_Task directions_
Substitute "Kommentar" for "Kolumne" in the stretch of the listing from the line containing "Sängerinnen sind bei jedem Konzert dabei" through the line containing "NICOLE bei RTL: RALPH SIEGEL komponiert". Give back only those lines, with everything else left unchanged.

──────────

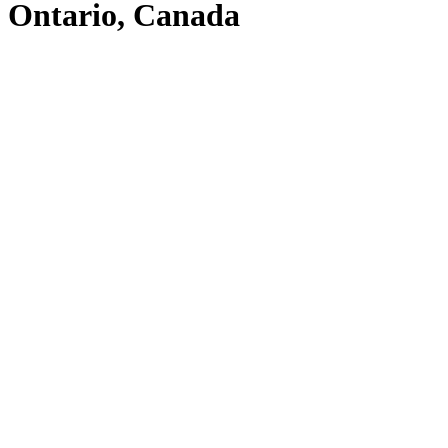
lignes
Ontario, Canada
directrices
FAQ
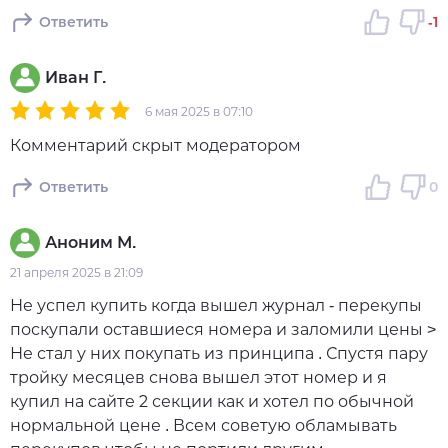
Ответить
-1
Иван Г.
6 мая 2025 в 07:10
Комментарий скрыт модератором
Ответить
0
Аноним М.
21 апреля 2025 в 21:09
Не успел купить когда вышел журнал - перекупы
поскупали оставшиеся номера и заломили цены >
Не стал у них покупать из принципа . Спустя пару
тройку месяцев снова вышел этот номер и я
купил на сайте 2 секции как и хотел по обычной
нормальной цене . Всем советую обламывать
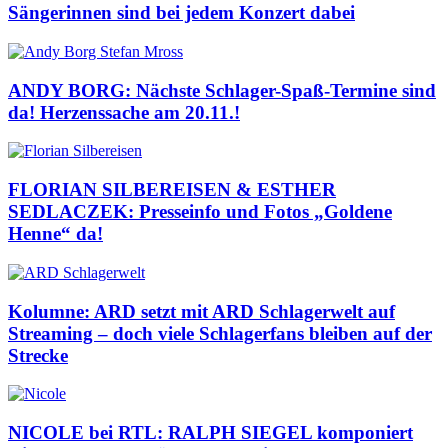
Sängerinnen sind bei jedem Konzert dabei
ANDY BORG: Nächste Schlager-Spaß-Termine sind
da! Herzenssache am 20.11.!
FLORIAN SILBEREISEN & ESTHER
SEDLACZEK: Presseinfo und Fotos „Goldene
Henne“ da!
Kolumne: ARD setzt mit ARD Schlagerwelt auf
Streaming – doch viele Schlagerfans bleiben auf der
Strecke
NICOLE bei RTL: RALPH SIEGEL komponiert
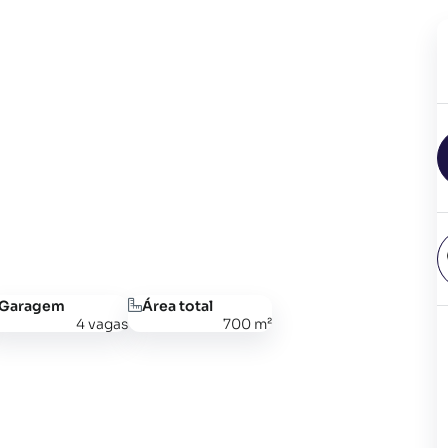
Garagem
Área total
4 vagas
700 m²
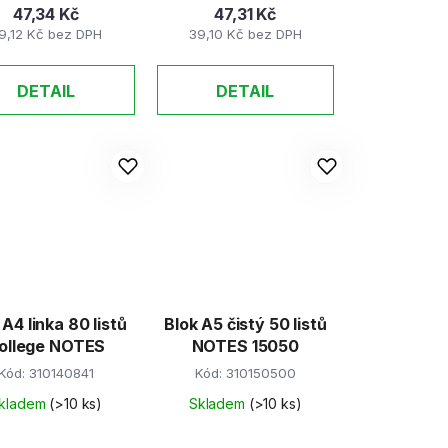
47,34 Kč
47,31 Kč
9,12 Kč bez DPH
39,10 Kč bez DPH
DETAIL
DETAIL
 A4 linka 80 listů
Blok A5 čistý 50 listů
ollege NOTES
NOTES 15050
Kód:
310140841
Kód:
310150500
kladem
(>10 ks)
Skladem
(>10 ks)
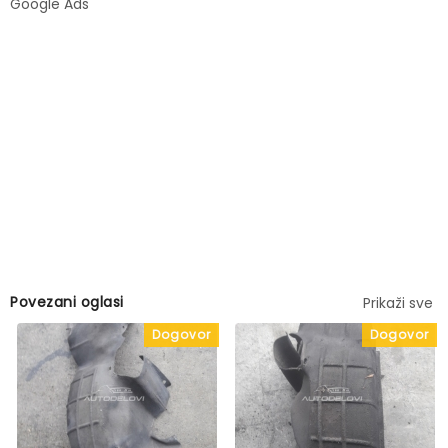
Google Ads
Povezani oglasi
Prikaži sve
Dogovor
Dogovor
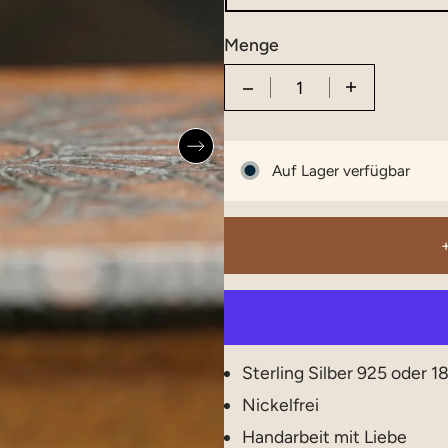
Menge
Quantity
Auf Lager verfügbar
Sterling Silber 925 oder 1
Nickelfrei
Handarbeit mit Liebe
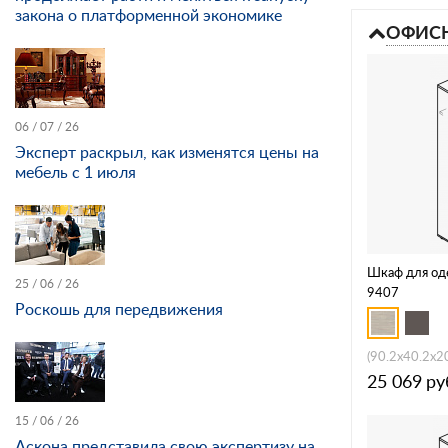
закона о платформенной экономике
ОФИСН
06 / 07 / 26
Эксперт раскрыл, как изменятся цены на
мебель с 1 июля
Шкаф для од
25 / 06 / 26
9407
Роскошь для передвижения
(90.2x40.2x2
25 069
ру
15 / 06 / 26
Аскона представила свою экспертизу на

──────────

_Task result_
Sängerinnen sind bei jedem Konzert dabei
ANDY BORG: Nächste Schlager-Spaß-Termine sind
da! Herzenssache am 20.11.!
FLORIAN SILBEREISEN & ESTHER
SEDLACZEK: Presseinfo und Fotos „Goldene
Henne“ da!
Kommentar: ARD setzt mit ARD Schlagerwelt auf
Streaming – doch viele Schlagerfans bleiben auf der
Strecke
NICOLE bei RTL: RALPH SIEGEL komponiert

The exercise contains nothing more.